Angga menggeleng, seketika otaknya di kelilingi wajah Ayu yang tampak cantik berseri.
"Yakin?" Bu Winda semakin menyelidik.
Angga mengangguk pelan. Ia tak bisa berkata apa-apa jika menyangkut tentang calon istri.
"Kamu sudah berjanji pada mama akan menikah secepatnya. Tapi mana buktinya?" tagih bu Winda, seolah menekan Angga untuk segera mencari calon istri seperti yang diinginkan.
Angga menghela nafas panjang. Menggenggam tangan sang ibu.
"Jodoh itu tidak bisa diatur oleh manusia, Ma. Mungkin saja sekarang Allah sedang mengatur jodohku. Berdoa saja aku secepatnya menemukan perempuan seperti keinginan, Mama," ujar Angga dari hati. Baru kali ini ia serius dalam ucapannya saat melihat kesedihan seorang ibu.
Himam mengangkat jempolnya, setuju dengan pendapat sang keponakan.
Apakah Ayu jodohku, tapi apa mama setuju aku menikah dengan janda yang memiliki tiga anak.
Belum apa-apa Angga sudah berharap Ayu menjadi istrinya. Padahal, belum tentu wanita itu mau padanya.
Baiklah mungkin aku akan berjuang menaklukan hati Ayu dan mama, imbuhnya meyakinkan diri sendiri.
Angga melajukan mobilnya dengan kecepatan sedang. Bukan tidak mampu membayar supir atau asisten, ia tak mau diatur dan ingin menjalani hidupnya sesuka hati.
Mobil berhenti tepat di bawah lampu merah. Bertepatan itu seorang wanita pun menghentikan motor di samping mobilnya membuat Angga tersenyum kecil.
"Ayu. Jodoh memang tak akan ke mana."
Merapikan rambutnya lagi lalu membuka kaca mobilnya.
Angga menoleh dan bersiul.
Merasa terganggu, Ayu pun menoleh.

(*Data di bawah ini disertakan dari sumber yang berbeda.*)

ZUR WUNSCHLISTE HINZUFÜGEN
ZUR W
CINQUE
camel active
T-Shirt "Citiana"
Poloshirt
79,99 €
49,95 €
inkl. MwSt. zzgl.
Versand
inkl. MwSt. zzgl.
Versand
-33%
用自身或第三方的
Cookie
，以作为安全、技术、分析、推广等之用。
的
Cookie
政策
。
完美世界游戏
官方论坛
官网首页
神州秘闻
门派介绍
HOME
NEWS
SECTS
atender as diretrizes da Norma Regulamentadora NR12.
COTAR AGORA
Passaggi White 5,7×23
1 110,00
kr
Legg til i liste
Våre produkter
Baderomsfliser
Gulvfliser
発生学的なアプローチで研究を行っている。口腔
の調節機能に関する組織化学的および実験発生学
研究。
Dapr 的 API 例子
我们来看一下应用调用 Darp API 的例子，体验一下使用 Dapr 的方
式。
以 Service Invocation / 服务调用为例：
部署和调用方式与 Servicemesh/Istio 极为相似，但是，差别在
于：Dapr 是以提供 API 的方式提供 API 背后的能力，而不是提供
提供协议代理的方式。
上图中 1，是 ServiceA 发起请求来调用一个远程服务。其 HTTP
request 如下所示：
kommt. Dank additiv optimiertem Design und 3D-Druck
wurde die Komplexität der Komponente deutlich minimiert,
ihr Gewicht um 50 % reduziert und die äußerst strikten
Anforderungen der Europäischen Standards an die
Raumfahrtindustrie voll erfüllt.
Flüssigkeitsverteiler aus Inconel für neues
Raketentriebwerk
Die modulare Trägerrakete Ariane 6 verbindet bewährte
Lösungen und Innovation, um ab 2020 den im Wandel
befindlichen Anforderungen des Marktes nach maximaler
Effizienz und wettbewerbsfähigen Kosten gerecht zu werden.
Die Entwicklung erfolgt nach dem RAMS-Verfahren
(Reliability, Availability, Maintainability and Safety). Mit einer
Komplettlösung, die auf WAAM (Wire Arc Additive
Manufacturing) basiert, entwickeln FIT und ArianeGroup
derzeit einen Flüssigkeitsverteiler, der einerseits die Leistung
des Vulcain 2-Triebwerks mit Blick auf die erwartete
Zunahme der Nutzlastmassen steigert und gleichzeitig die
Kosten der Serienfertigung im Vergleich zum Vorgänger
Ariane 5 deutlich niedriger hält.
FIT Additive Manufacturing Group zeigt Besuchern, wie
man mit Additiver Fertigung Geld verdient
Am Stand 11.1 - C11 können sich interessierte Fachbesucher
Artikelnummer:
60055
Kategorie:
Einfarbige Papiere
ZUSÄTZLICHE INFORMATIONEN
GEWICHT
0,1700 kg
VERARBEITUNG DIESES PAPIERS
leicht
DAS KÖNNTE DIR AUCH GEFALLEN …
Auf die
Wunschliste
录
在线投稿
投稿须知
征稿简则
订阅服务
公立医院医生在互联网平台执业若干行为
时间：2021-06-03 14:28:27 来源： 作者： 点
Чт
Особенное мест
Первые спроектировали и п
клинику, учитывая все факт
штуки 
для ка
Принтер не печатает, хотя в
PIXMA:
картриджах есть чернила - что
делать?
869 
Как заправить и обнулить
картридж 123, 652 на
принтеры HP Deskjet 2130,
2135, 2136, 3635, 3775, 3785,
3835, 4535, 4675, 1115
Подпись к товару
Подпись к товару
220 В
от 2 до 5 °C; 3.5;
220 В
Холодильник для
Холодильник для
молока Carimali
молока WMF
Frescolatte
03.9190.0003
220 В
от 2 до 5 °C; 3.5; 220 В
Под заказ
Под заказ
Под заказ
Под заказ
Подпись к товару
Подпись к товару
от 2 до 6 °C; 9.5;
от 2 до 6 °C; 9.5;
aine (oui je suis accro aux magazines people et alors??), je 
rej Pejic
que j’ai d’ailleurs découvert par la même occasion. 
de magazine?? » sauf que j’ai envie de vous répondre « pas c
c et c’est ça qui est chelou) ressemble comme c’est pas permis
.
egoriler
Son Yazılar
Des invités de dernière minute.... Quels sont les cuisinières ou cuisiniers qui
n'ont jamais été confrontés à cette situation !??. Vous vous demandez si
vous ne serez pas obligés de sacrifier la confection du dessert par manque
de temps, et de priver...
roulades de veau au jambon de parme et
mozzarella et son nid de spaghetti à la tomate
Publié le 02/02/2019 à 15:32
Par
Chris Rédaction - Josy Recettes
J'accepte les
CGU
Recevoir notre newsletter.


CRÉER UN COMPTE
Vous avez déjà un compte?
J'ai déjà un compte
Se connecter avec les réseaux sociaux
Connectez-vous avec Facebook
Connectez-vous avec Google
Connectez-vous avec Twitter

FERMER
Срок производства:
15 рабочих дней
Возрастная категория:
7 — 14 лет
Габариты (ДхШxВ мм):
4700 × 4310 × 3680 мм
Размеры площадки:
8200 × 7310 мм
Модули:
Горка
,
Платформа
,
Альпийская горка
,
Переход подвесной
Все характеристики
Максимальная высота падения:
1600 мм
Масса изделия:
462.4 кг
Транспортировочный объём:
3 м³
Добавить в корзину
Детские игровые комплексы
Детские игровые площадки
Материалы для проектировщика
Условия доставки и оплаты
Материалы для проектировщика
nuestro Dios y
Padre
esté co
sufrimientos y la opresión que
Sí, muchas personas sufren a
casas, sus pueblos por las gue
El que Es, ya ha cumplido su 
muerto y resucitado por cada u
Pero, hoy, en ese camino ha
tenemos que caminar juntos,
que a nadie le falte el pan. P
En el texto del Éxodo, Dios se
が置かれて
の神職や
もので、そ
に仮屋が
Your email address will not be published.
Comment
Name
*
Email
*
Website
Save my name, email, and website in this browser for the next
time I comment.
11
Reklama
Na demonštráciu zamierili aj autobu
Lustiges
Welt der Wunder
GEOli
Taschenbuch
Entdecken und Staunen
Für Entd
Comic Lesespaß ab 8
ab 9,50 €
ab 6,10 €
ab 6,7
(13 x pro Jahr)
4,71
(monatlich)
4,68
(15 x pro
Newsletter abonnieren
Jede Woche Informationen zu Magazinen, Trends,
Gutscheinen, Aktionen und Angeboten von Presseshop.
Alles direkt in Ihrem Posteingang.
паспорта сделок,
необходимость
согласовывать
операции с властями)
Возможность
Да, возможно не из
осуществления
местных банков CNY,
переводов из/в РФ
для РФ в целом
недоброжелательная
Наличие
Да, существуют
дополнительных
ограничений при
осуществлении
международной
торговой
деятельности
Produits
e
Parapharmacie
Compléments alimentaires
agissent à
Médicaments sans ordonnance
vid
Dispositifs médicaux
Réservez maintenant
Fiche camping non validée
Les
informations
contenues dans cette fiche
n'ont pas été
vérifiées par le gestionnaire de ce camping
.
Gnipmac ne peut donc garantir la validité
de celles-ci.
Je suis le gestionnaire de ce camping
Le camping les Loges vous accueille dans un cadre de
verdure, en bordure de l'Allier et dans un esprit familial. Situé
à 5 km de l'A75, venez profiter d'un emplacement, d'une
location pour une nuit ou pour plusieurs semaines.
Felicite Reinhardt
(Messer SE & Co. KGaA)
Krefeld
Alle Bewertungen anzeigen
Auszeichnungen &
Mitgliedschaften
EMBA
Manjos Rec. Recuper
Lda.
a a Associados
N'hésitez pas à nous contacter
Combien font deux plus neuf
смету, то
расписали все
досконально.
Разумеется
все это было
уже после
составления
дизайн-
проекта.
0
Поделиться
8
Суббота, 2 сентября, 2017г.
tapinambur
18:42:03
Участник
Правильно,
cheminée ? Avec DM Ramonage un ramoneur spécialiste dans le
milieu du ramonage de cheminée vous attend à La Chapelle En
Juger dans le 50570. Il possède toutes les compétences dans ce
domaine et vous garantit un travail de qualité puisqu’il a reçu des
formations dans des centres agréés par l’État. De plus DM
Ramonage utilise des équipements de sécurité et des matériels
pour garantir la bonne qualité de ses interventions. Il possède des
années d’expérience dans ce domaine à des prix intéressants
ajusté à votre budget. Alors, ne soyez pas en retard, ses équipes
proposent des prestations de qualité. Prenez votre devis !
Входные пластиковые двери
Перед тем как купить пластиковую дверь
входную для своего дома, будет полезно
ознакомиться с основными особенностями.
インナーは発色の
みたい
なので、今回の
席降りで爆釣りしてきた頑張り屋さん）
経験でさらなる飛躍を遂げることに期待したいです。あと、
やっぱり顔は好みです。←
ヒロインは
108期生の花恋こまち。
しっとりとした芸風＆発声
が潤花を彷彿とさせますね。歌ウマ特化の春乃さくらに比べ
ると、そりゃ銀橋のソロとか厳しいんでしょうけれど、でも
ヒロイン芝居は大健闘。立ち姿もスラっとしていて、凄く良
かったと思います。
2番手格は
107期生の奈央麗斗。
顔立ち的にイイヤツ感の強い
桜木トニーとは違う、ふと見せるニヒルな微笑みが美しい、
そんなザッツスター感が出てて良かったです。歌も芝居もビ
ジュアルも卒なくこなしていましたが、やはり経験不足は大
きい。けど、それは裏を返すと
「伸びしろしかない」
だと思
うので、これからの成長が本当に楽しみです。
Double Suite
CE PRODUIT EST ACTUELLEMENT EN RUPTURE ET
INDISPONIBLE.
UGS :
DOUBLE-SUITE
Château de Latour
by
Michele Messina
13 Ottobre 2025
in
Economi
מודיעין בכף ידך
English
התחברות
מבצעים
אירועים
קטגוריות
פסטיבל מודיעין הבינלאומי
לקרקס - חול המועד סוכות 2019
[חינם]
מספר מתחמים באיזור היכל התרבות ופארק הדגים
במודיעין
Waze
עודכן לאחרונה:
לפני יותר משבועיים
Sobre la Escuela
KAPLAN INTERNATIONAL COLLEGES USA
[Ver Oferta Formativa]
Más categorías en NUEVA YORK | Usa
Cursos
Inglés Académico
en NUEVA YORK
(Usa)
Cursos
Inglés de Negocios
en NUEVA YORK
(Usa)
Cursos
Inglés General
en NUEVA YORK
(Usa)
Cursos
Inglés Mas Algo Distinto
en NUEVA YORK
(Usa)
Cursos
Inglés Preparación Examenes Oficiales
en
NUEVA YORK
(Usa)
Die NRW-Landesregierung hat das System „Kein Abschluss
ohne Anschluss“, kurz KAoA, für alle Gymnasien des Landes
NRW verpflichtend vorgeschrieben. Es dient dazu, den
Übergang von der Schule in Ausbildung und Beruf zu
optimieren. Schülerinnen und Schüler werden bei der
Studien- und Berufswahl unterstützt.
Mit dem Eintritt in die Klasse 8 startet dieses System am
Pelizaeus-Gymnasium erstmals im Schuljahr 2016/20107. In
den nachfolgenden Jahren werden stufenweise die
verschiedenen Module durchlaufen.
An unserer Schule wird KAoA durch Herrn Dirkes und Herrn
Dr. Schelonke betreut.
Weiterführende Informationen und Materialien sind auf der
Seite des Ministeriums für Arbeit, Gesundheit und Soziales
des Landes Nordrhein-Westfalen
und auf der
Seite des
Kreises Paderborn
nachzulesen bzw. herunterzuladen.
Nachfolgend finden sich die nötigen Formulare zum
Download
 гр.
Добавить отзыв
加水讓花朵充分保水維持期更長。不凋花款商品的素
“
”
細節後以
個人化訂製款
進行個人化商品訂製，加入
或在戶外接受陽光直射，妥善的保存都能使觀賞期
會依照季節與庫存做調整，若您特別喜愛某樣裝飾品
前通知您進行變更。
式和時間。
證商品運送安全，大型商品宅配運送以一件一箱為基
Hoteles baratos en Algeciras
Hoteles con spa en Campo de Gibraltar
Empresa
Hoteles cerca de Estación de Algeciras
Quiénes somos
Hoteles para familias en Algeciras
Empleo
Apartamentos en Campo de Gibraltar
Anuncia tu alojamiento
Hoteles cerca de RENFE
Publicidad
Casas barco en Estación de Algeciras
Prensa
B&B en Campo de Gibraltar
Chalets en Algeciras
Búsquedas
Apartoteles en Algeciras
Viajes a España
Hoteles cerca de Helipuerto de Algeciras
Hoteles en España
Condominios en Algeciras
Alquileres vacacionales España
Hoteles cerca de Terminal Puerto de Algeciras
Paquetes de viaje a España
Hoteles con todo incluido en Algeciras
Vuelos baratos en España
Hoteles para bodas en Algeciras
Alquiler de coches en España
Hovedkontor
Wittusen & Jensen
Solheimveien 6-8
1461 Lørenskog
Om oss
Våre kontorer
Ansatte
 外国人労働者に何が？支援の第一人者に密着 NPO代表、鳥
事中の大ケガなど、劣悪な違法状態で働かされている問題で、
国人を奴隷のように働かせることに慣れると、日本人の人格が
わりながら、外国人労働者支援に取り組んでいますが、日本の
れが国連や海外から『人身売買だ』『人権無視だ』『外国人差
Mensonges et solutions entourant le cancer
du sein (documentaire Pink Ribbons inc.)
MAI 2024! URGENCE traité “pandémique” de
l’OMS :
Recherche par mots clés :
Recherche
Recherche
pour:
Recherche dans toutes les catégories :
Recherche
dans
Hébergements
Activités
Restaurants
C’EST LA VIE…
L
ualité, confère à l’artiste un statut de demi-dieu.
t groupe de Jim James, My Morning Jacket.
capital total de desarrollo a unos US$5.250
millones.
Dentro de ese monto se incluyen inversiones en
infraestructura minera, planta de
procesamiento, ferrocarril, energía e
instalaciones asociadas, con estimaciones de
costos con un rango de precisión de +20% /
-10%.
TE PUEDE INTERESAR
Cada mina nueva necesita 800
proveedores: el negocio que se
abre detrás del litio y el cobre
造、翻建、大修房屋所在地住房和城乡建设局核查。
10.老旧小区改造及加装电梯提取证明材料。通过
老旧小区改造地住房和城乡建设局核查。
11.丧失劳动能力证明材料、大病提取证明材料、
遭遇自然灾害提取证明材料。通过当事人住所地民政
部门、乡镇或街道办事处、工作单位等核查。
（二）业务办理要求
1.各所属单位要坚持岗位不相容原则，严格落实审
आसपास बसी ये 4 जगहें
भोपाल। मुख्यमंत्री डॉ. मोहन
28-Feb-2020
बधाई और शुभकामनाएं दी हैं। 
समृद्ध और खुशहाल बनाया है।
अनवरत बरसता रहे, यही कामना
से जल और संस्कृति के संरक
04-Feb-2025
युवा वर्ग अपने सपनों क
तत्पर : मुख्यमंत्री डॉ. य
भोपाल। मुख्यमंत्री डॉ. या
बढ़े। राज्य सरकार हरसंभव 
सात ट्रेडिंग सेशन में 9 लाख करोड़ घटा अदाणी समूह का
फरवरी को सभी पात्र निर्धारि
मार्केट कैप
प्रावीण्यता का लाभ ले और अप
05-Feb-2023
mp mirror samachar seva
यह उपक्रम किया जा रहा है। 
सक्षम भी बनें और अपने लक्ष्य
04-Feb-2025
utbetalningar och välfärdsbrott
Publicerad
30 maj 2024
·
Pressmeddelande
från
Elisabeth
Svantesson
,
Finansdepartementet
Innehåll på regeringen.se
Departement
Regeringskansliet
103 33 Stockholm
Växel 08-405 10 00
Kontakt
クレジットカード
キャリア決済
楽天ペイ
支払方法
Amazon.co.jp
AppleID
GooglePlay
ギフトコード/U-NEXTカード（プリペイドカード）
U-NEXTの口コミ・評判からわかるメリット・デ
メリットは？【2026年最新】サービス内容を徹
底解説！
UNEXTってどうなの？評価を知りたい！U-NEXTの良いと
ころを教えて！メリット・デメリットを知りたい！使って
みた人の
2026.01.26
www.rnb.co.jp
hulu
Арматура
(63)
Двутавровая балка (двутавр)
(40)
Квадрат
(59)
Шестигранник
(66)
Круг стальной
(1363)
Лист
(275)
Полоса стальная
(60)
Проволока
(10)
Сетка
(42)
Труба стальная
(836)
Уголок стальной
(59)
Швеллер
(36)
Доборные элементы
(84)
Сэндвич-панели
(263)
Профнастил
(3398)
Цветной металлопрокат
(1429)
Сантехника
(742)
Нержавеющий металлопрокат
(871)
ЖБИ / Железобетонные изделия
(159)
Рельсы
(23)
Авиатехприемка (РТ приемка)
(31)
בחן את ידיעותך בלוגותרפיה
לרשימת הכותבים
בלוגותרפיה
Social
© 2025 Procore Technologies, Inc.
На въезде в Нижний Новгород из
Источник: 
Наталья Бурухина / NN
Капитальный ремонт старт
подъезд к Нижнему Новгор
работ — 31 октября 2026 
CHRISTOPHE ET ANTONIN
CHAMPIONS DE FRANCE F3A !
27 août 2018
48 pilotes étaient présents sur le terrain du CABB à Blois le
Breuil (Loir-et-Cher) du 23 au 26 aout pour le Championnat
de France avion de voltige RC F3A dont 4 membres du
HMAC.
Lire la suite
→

Seketika itu juga ia berpaling setelah melihat seseorang yang tak begitu asing.
Itu kan pak Angga, orang yang memesan __
Ayu membuang jauh pikiran kotornya. Ia yang bertugas menjadi penjual dan mengantar saja malu mengingat sesuatu yang dibeli Angga, namun pria itu malah percaya diri dan sok kenal sok dekat.
"Nanti aku pesan seperti yang kemarin lagi ya," goda Angga menarik turunkan kedua alisnya.
Namun, Ayu tak menggubrisnya, ia segera melajukan motornya setelah lampu kembali hijau.
"Benar-benar cantik alami," puji Angga menatap punggung Ayu yang mulai menjauh.